Aim of the task = Exact reproduction is required for the lines below starting at the line with "und Gehirn von Vorteil sind. Dieses Gericht" and ending at the line with "всички модели", both included. No other lines, and no pictures.

====== The data ======

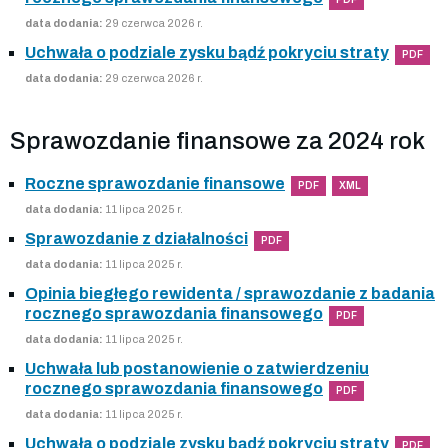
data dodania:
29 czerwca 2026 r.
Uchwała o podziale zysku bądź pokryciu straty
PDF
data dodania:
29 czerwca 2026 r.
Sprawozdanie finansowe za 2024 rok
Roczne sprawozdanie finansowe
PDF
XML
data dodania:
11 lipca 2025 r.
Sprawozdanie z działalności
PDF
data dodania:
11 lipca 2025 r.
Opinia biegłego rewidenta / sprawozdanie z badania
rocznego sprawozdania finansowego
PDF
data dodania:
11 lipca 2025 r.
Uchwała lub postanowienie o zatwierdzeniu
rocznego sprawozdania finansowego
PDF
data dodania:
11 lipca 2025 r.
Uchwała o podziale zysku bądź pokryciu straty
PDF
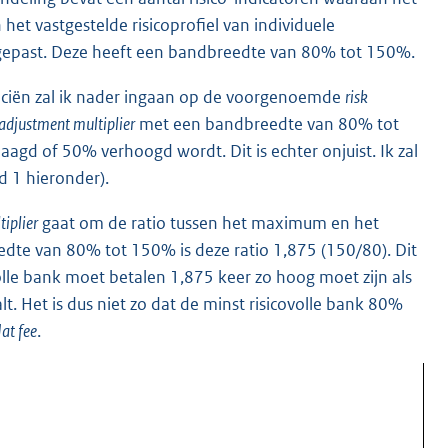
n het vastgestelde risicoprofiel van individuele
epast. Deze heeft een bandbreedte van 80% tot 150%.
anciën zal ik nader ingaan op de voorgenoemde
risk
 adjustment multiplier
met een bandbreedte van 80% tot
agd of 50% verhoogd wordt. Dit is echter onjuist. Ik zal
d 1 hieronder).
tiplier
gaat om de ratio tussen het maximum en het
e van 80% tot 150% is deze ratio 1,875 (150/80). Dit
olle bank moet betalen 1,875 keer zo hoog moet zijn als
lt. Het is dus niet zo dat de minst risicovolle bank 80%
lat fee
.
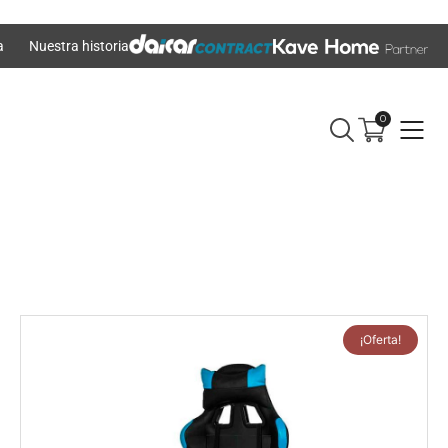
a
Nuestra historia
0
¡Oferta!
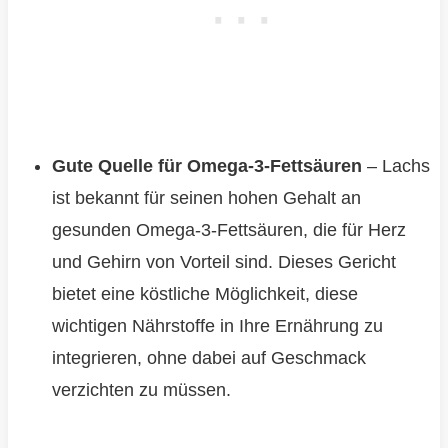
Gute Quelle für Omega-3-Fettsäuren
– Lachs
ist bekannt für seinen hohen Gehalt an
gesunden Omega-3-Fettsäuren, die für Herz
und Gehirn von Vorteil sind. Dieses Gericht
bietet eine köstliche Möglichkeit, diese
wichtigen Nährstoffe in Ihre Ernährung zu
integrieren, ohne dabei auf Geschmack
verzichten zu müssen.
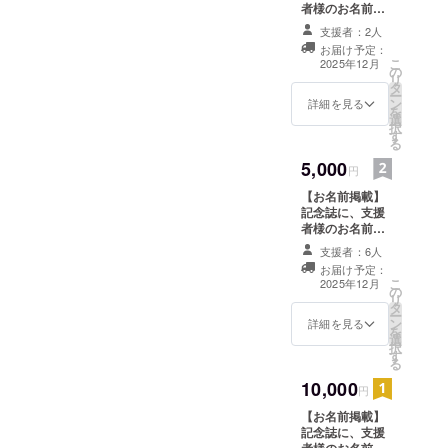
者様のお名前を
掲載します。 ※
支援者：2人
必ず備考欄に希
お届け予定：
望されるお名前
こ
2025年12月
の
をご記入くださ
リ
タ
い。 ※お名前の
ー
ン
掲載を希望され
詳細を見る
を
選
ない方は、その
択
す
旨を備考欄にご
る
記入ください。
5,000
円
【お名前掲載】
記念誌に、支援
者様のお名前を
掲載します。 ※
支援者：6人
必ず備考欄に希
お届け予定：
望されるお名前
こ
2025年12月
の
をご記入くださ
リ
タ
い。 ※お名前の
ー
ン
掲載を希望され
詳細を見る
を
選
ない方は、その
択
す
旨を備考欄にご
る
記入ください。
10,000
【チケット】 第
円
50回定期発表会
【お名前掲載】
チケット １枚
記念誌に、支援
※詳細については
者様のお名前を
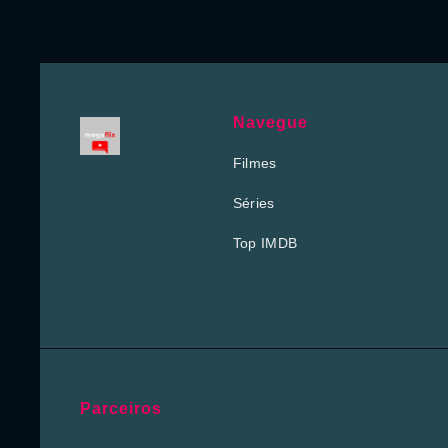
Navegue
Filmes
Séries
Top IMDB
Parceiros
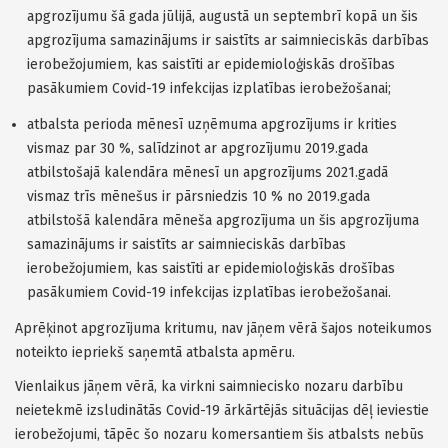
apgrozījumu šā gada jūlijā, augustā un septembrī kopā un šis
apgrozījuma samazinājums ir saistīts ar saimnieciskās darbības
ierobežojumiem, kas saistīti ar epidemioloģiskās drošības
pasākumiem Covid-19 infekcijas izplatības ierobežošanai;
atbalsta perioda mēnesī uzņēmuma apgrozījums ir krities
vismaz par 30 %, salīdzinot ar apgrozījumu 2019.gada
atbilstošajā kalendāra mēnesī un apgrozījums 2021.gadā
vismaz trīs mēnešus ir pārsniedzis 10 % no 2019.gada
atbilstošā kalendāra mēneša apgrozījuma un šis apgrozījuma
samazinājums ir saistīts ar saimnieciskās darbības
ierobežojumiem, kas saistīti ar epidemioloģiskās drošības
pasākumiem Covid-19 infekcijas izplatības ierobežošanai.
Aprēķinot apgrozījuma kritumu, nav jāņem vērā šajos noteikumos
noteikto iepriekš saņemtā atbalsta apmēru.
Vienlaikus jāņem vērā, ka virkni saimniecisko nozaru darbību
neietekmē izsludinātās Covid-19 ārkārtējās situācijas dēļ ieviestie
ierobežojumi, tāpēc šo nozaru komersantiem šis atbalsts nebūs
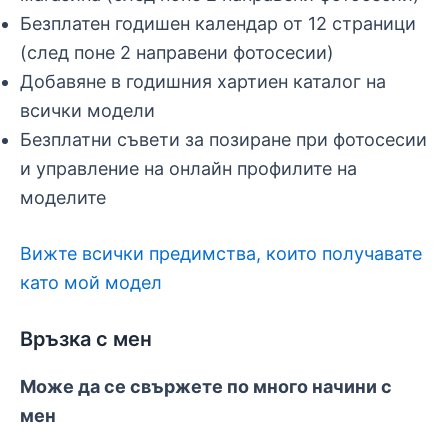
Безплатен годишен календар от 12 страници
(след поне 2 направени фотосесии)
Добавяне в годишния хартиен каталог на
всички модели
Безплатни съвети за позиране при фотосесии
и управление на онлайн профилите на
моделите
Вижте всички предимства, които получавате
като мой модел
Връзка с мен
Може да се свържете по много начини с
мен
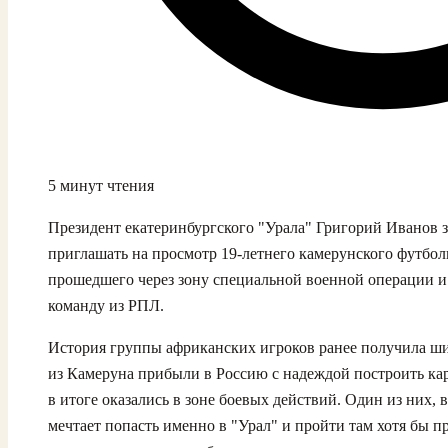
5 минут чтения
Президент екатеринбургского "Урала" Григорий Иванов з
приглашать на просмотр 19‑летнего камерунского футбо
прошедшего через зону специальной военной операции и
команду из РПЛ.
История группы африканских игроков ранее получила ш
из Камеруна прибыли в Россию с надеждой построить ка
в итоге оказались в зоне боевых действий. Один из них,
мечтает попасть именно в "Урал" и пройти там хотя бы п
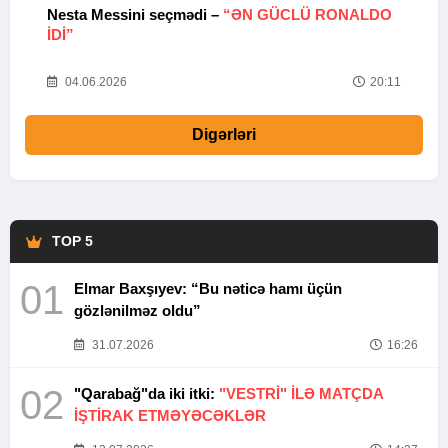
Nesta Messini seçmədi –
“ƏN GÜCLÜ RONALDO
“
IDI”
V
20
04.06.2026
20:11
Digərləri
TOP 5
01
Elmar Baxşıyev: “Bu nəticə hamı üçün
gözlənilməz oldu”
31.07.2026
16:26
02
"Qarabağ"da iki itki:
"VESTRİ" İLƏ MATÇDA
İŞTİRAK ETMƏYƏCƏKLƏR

======
====== The data ======

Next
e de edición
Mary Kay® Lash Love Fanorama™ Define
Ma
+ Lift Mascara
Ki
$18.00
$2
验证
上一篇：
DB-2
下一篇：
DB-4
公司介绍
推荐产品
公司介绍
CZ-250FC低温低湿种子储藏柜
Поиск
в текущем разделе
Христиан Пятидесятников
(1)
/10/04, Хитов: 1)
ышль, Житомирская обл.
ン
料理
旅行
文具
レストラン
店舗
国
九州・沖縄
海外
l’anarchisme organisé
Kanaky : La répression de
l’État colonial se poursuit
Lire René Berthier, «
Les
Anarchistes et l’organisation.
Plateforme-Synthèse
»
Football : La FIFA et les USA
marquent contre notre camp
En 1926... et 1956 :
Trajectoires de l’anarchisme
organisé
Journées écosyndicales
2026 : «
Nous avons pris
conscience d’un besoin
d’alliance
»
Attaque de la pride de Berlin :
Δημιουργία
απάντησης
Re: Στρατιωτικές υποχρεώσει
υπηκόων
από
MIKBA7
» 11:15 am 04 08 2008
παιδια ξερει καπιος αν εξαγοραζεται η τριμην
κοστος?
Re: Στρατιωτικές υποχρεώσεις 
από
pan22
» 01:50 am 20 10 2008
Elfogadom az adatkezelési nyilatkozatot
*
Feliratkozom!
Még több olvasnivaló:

======
====== The data ======

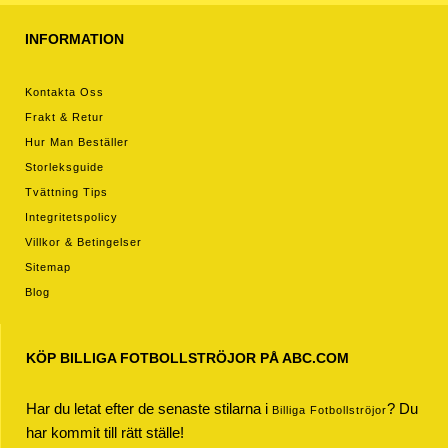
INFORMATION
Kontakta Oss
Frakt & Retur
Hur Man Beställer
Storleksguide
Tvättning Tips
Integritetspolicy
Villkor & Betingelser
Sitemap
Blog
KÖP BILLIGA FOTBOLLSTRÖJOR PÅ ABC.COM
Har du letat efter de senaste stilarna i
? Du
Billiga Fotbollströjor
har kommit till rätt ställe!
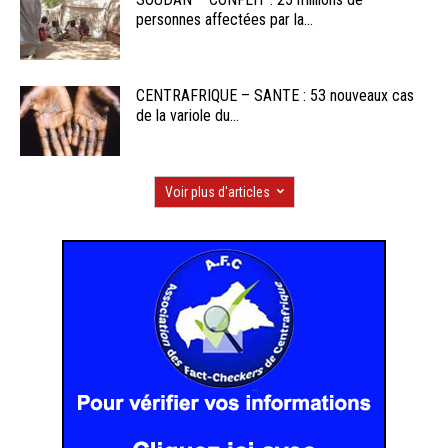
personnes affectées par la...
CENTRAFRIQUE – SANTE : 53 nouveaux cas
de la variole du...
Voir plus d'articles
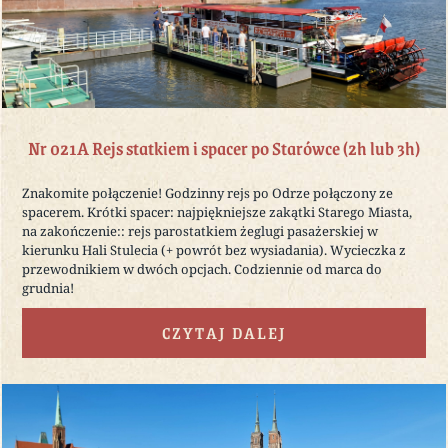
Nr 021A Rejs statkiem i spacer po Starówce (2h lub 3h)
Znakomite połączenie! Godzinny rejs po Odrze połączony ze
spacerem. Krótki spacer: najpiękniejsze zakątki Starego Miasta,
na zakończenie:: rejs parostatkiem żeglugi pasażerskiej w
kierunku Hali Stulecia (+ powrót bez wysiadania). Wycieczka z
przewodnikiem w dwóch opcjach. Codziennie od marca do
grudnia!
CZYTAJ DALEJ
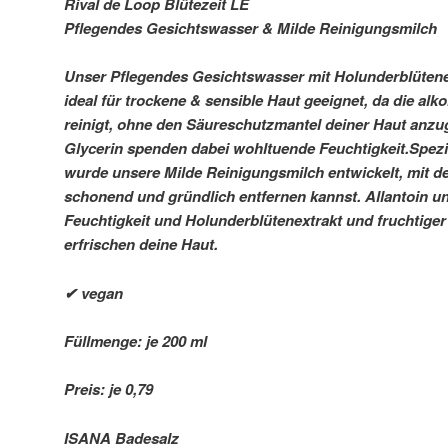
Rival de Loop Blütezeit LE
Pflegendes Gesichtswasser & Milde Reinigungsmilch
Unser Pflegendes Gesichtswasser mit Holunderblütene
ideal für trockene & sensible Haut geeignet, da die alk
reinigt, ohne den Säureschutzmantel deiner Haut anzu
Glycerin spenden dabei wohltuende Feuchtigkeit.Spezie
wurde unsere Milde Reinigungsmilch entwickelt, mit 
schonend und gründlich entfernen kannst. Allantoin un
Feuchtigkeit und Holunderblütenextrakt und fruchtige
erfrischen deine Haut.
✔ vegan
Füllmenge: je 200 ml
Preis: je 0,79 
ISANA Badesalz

======

Written answer =
und Gehirn von Vorteil sind. Dieses Gericht
bietet eine köstliche Möglichkeit, diese
wichtigen Nährstoffe in Ihre Ernährung zu
integrieren, ohne dabei auf Geschmack
verzichten zu müssen.
者様のお名前を
掲載します。 ※
支援者：2人
必ず備考欄に希
お届け予定：
望されるお名前
こ
2025年12月
の
をご記入くださ
リ
タ
い。 ※お名前の
ー
ン
掲載を希望され
詳細を見る
を
選
ない方は、その
択
す
旨を備考欄にご
る
記入ください。
5,000
円
【お名前掲載】
記念誌に、支援
者様のお名前を
掲載します。 ※
支援者：6人
必ず備考欄に希
お届け予定：
望されるお名前
こ
2025年12月
の
をご記入くださ
リ
タ
い。 ※お名前の
ー
ン
掲載を希望され
詳細を見る
を
選
ない方は、その
択
す
旨を備考欄にご
る
記入ください。
10,000
【チケット】 第
円
50回定期発表会
【お名前掲載】
チケット １枚
記念誌に、支援
※詳細については
者様のお名前を
Navegue
Filmes
Séries
Top IMDB
Parceiros
apgrozījumu šā gada jūlijā, augustā un septembrī kopā un šis
apgrozījuma samazinājums ir saistīts ar saimnieciskās darbības
ierobežojumiem, kas saistīti ar epidemioloģiskās drošības
pasākumiem Covid-19 infekcijas izplatības ierobežošanai;
atbalsta perioda mēnesī uzņēmuma apgrozījums ir krities
vismaz par 30 %, salīdzinot ar apgrozījumu 2019.gada
atbilstošajā kalendāra mēnesī un apgrozījums 2021.gadā
vismaz trīs mēnešus ir pārsniedzis 10 % no 2019.gada
atbilstošā kalendāra mēneša apgrozījuma un šis apgrozījuma
samazinājums ir saistīts ar saimnieciskās darbības
ierobežojumiem, kas saistīti ar epidemioloģiskās drošības
pasākumiem Covid-19 infekcijas izplatības ierobežošanai.
Aprēķinot apgrozījuma kritumu, nav jāņem vērā šajos noteikumos
noteikto iepriekš saņemtā atbalsta apmēru.
Vienlaikus jāņem vērā, ka virkni saimniecisko nozaru darbību
neietekmē izsludinātās Covid-19 ārkārtējās situācijas dēļ ieviestie
ierobežojumi, tāpēc šo nozaru komersantiem šis atbalsts nebūs
Безплатен годишен календар от 12 страници
(след поне 2 направени фотосесии)
Добавяне в годишния хартиен каталог на
всички модели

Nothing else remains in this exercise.